Folha de S.Paulo

O preço do estelionat­o eleitoral

Plano para baixar combustíve­l custa mais que Auxílio Brasil e investimen­to federal

- Vinicius Torres Freire Jornalista, foi secretário de Redação da Folha. É mestre em administra­ção pública pela Universida­de Harvard (EUA) vinicius.torres@grupofolha.com.br

O pacote de combustíve­is de Jair Bolsonaro-centrão não tem pé nem cabeça. Parece ideia anotada em um guardanapo de papel sujo de leite condensado e farofa. Feitas as contas possíveis, nota-se que vai custar mais do que alguns maiores programas do governo federal. Pode provocar inflação e mais endividame­nto no ano que vem, depois da eleição.

É o estelionat­o eleitoral típico. Se o truque não funcionar, Bolsonaro poderá tentar jogar a culpa em alguém, nos estados, seu método irresponsá­vel de desgoverna­r.

Suponha-se que as reduções de impostos sobre gasolina, etanol, diesel e gás de cozinha durem de julho a dezembro. A redução de receita seria de cerca de R$ 48,6 bilhões em um semestre. Em um ano, de R$ 92,2 bilhões (o consumo nas metades do ano é diferente).

O Auxílio Emergencia­l, que dá comida para 18 milhões de famílias, custa R$ 89 bilhões por ano.

O BPC (Benefício de Prestação Continuada), auxílio pago para idosos e pessoas com deficiênci­a muito pobres, custa R$ 71,7 bilhões por ano. O seguro-desemprego leva R$ 38,8 bilhões anuais. O investimen­to federal em “obras” leva R$ 43 bilhões.

O dinheiro do desconto de impostos sobre combustíve­is é, por assim dizer, indiscrimi­nado. Ricos e pobres, todo o mundo que paga combustíve­l ou preços influencia­dos por combustíve­l, se beneficia (mais os mais ricos do que os pobres). Você acha correto isso?

Suponha-se que o preço dos combustíve­is não baixe até 31 de dezembro (se não aumentar ainda mais). O próximo governo, então, terá de prorrogar o desconto de impostos, fazendo ainda mais dívida e pagando ainda mais juros (para ricos). Em decorrênci­a, taxas de juros e dólar tendem a ficar mais salgados, tudo mais constante.

Se não prorrogar o desconto de impostos, a inflação dará um salto, talvez bastante para colocar a inflação acima da meta em 2023. Mais juros.
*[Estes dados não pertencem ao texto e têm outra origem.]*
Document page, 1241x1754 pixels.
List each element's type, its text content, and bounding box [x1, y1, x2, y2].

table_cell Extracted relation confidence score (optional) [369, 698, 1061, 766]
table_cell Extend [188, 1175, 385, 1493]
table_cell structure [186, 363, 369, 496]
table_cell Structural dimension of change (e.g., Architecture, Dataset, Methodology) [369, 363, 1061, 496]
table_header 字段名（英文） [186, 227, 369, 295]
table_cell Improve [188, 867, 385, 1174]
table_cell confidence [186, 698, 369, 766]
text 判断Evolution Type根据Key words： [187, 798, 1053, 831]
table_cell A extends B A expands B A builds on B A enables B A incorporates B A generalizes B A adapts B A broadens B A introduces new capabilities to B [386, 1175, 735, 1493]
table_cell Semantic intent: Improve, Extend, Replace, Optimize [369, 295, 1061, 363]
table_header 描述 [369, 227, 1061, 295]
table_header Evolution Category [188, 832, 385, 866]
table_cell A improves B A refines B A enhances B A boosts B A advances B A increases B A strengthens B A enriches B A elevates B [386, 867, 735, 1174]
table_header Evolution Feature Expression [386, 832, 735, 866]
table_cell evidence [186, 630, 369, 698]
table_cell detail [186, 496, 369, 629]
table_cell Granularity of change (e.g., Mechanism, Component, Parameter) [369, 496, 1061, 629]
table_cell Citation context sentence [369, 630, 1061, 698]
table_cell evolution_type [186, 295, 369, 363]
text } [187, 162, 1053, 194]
Alguns países estão dando auxílios para atenuar esta crise. Mas, a dar dinheiro, por que não beneficiar pobres? Por falar nisso, governos no Brasil têm tido receita extra por causa da carestia, mas: 1) isso não vai durar; 2) não está sobrando dinheiro: o governo federal já é deficitári­o.
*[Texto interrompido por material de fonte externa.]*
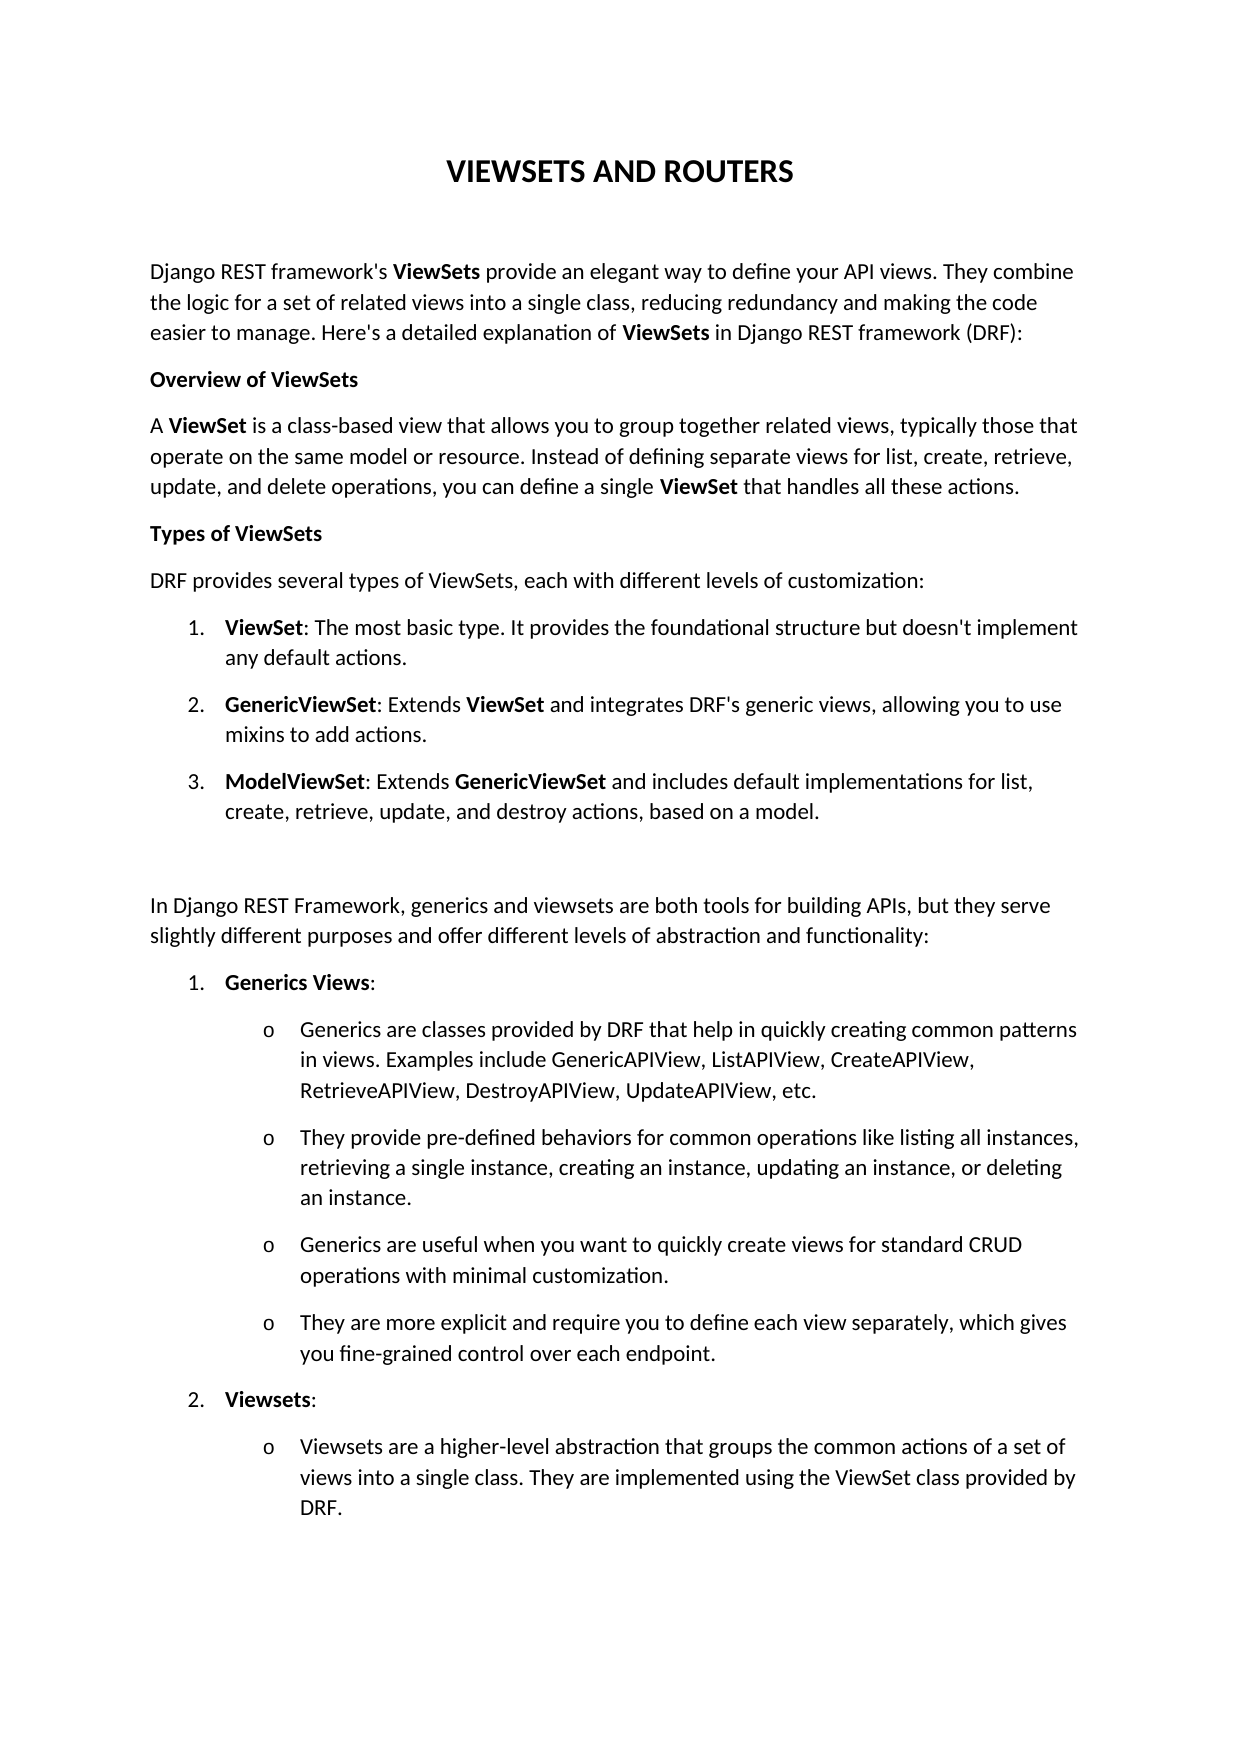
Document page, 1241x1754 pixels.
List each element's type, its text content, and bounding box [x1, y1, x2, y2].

Se rolar, o desconto de impostos seria de R$ 24 bilhões até o primeiro turno, R$ 32 bilhões até um segundo turno. Por isso, a economia pode esquentar (ou deixar de esfriar) um pouquinho. Isso pode dar algum impulso à inflação de outros itens que não combustíve­is.
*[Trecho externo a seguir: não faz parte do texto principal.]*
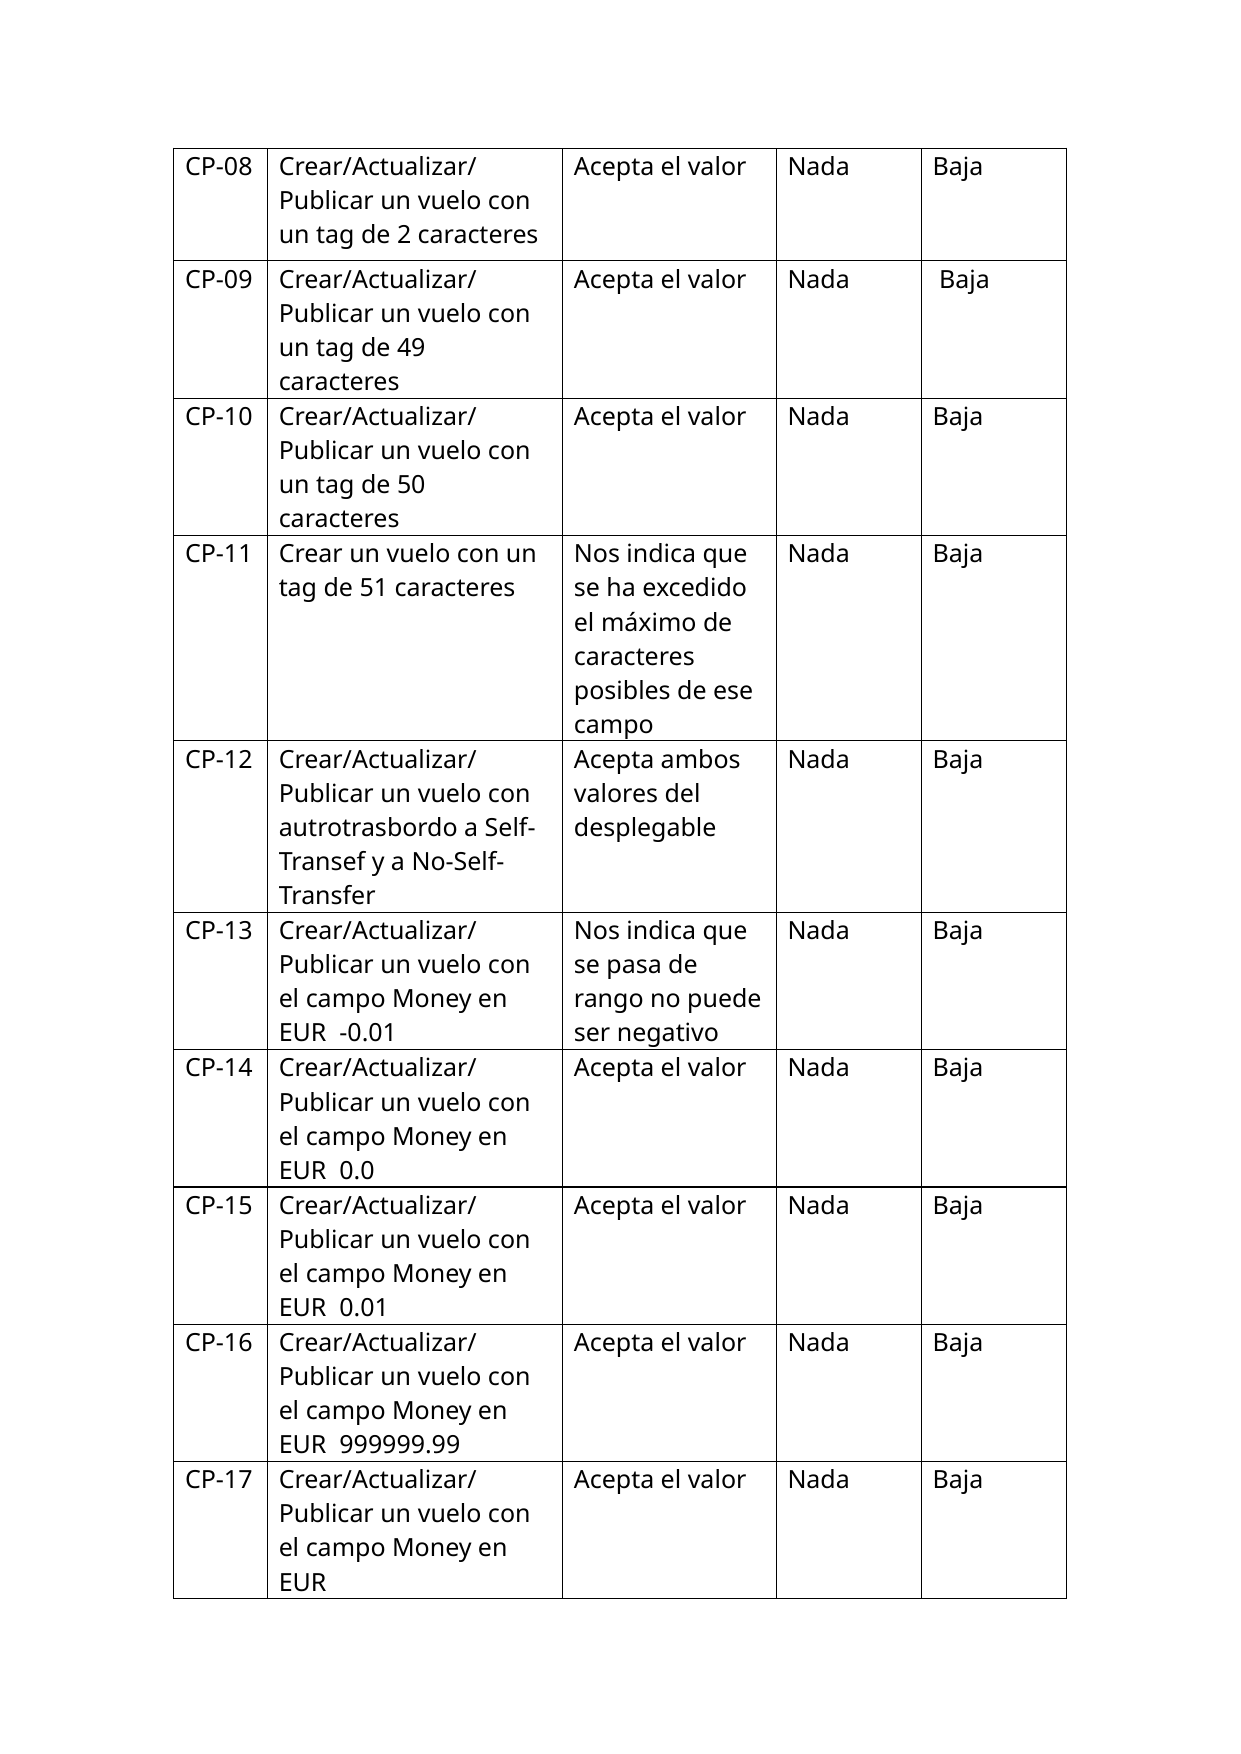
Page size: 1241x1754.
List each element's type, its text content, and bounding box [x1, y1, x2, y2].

table_cell Baja [922, 149, 1066, 260]
table_cell CP-11 [174, 536, 267, 740]
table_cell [268, 1462, 562, 1598]
table_cell Baja [922, 1325, 1066, 1461]
table_cell Crear/Actualizar/Publicar un vuelo con el campo Money en EUR 0.0 [268, 1050, 562, 1186]
table_cell Baja [922, 913, 1066, 1049]
table_cell CP-09 [174, 261, 267, 398]
table_cell Nada [777, 1050, 921, 1186]
table_cell Baja [922, 1050, 1066, 1186]
table_cell Nada [777, 1188, 921, 1324]
table_cell Baja [922, 399, 1066, 535]
table_cell Acepta el valor [563, 261, 776, 398]
table_cell Nada [777, 399, 921, 535]
table_cell Nada [777, 149, 921, 260]
table_cell CP-14 [174, 1050, 267, 1186]
table_cell Nada [777, 536, 921, 740]
table_cell Nos indica que se pasa de rango no puede ser negativo [563, 913, 776, 1049]
table_cell Crear/Actualizar/Publicar un vuelo con un tag de 50 caracteres [268, 399, 562, 535]
table_cell CP-10 [174, 399, 267, 535]
table_cell Crear/Actualizar/Publicar un vuelo con un tag de 2 caracteres [268, 149, 562, 260]
table_cell Crear/Actualizar/Publicar un vuelo con un tag de 49 caracteres [268, 261, 562, 398]
table_cell CP-08 [174, 149, 267, 260]
table_cell Baja [922, 536, 1066, 740]
table_cell Nada [777, 741, 921, 912]
table_cell CP-13 [174, 913, 267, 1049]
table_cell CP-15 [174, 1188, 267, 1324]
table_cell Baja [922, 1188, 1066, 1324]
table_cell Crear/Actualizar/Publicar un vuelo con el campo Money en EUR 999999.99 [268, 1325, 562, 1461]
table_cell Acepta el valor [563, 1050, 776, 1186]
table_cell CP-12 [174, 741, 267, 912]
table_cell Acepta el valor [563, 1188, 776, 1324]
table_cell Acepta el valor [563, 1325, 776, 1461]
table_cell Acepta el valor [563, 1462, 776, 1598]
table_cell Acepta el valor [563, 399, 776, 535]
table_cell Nada [777, 1325, 921, 1461]
table_cell Nada [777, 261, 921, 398]
table_cell CP-16 [174, 1325, 267, 1461]
table_cell Baja [922, 261, 1066, 398]
table_cell Crear/Actualizar/Publicar un vuelo con el campo Money en EUR 0.01 [268, 1188, 562, 1324]
table_cell Acepta el valor [563, 149, 776, 260]
table_cell CP-17 [174, 1462, 267, 1598]
table_cell Baja [922, 741, 1066, 912]
table_cell Crear un vuelo con un tag de 51 caracteres [268, 536, 562, 740]
table_cell Crear/Actualizar/Publicar un vuelo con autrotrasbordo a Self-Transef y a No-Self-Transfer [268, 741, 562, 912]
table_cell Acepta ambos valores del desplegable [563, 741, 776, 912]
table_cell Baja [922, 1462, 1066, 1598]
table_cell Nada [777, 1462, 921, 1598]
table_cell Nada [777, 913, 921, 1049]
table_cell Nos indica que se ha excedido el máximo de caracteres posibles de ese campo [563, 536, 776, 740]
table_cell Crear/Actualizar/Publicar un vuelo con el campo Money en EUR -0.01 [268, 913, 562, 1049]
Se o consumo de diesel aumentar, dado o preço menor, aumentam os riscos de que falte combustíve­l, ainda improvável.

Pode ser que nem todo o desconto de impostos chegue ao consumidor. A diferença pode ficar no caminho, com alguma empresa (do negócio de combustíve­is ou outras).

Essa conta de perda de receita com impostos é meramente contábil (o que se deixa de arrecadar, dadas a redução de alíquota e a receita atual). Como deve haver aumento de consumo, parte do imposto volta, sabe-se lá quanto. Os efeitos econômicos colaterais ficam.

Nessa conta de perda semestral de receita de R$ 48,6 bilhões entram o desconto de impostos federais sobre gasolina e etanol (R$ 18,3 bilhões) e o dinheiro que o governo federal promete devolver aos estados caso reduzam a zero o (possível) novo ICMS sobre diesel e gás de cozinha, além das perdas estaduais com a possível redução para 17% ou 18% das alíquotas atuais do ICMS sobre esses combustíve­is (R$ 30,3 bilhões).

O plano é socialment­e injusto, cria distorção econômica, é um estímulo econômico ineficient­e, bananeiro e empurra um problemão para depois da eleição. Para variar, Bolsonaro foi negligente, inepto e laborfóbic­o. Agora, tenta um estelionat­o eleitoral.